• _To-do item_: Transcribe exactly the lines that fall between the one holding "اکتبر 19, 2019" and the one holding "آلودگی هوا به بخش آسارا هم", inclusive, from the entries below.

• _Exercise inputs_:
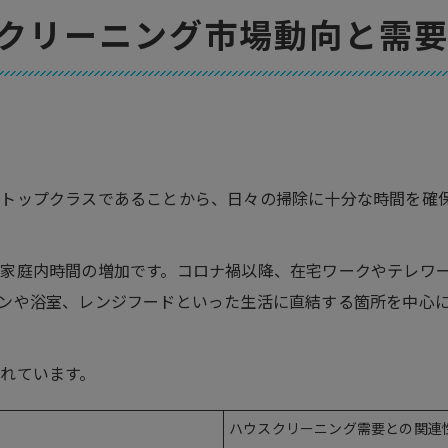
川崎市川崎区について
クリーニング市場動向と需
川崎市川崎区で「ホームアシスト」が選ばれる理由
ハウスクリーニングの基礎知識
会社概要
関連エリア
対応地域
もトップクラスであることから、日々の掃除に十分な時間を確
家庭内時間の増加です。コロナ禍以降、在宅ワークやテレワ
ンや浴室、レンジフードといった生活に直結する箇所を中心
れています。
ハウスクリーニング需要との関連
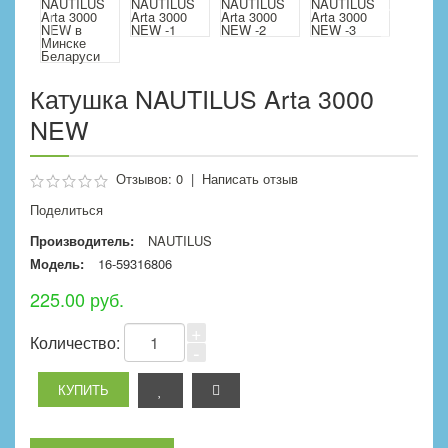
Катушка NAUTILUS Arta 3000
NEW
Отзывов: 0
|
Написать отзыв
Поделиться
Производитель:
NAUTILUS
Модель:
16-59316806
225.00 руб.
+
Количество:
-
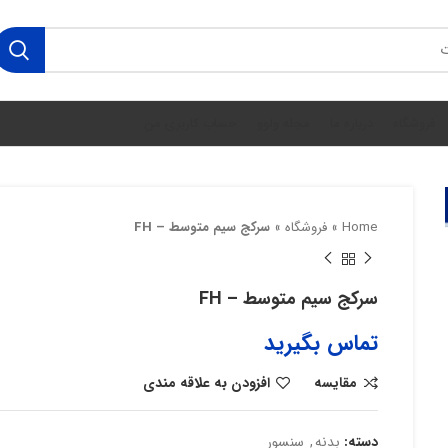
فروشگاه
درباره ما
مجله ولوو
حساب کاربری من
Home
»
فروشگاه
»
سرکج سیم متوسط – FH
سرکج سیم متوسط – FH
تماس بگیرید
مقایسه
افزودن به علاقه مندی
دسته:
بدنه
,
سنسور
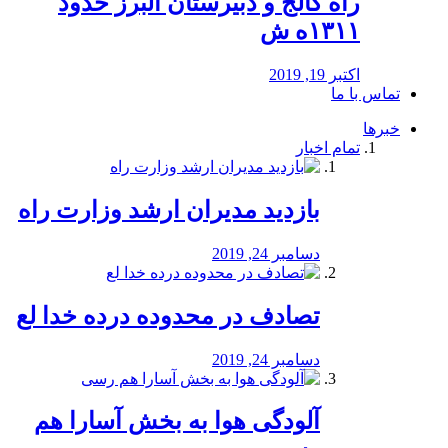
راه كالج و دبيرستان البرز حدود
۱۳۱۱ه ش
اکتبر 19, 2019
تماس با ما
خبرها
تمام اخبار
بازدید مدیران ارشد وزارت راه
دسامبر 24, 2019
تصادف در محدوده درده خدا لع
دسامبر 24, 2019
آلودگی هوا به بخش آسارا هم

...

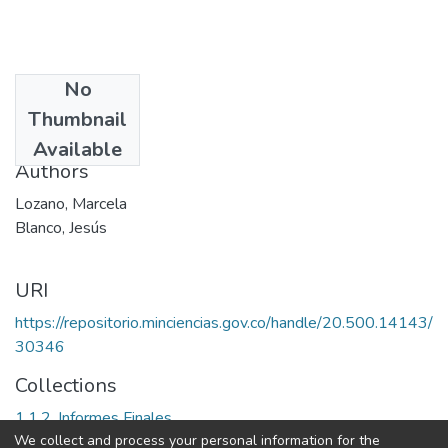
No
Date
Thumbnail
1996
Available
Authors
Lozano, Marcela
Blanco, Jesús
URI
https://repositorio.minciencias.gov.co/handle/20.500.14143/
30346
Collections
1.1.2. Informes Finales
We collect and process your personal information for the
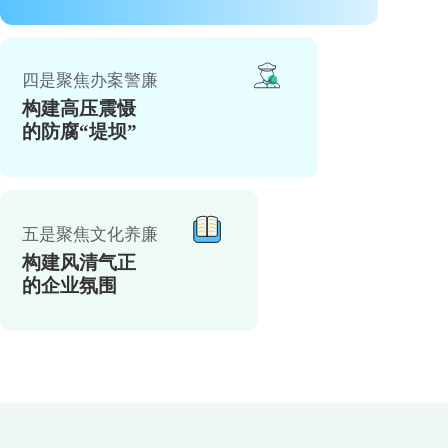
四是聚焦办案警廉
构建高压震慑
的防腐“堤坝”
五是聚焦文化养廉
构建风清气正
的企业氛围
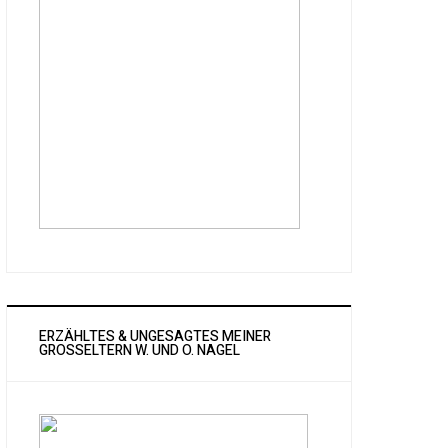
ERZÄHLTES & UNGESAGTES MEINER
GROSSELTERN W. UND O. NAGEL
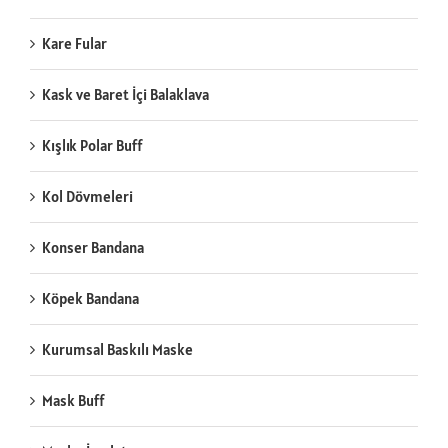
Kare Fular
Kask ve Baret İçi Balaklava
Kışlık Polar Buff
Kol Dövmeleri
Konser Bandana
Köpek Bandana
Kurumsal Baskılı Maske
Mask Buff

---

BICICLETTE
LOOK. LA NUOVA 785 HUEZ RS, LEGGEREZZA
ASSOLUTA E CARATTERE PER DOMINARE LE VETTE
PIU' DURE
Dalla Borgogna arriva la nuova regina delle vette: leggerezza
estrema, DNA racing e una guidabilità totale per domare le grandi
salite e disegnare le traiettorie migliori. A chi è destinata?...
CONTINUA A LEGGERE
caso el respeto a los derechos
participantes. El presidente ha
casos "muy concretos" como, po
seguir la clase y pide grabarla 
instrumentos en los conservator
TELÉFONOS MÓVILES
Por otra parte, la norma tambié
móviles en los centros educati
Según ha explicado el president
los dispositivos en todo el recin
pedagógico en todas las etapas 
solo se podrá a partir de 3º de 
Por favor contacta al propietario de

• _Answer to the problem_:
اکتبر 19, 2019
تماس با ما
خبرها
تمام اخبار
بازدید مدیران ارشد وزارت راه
دسامبر 24, 2019
تصادف در محدوده درده خدا لع
دسامبر 24, 2019
آلودگی هوا به بخش آسارا هم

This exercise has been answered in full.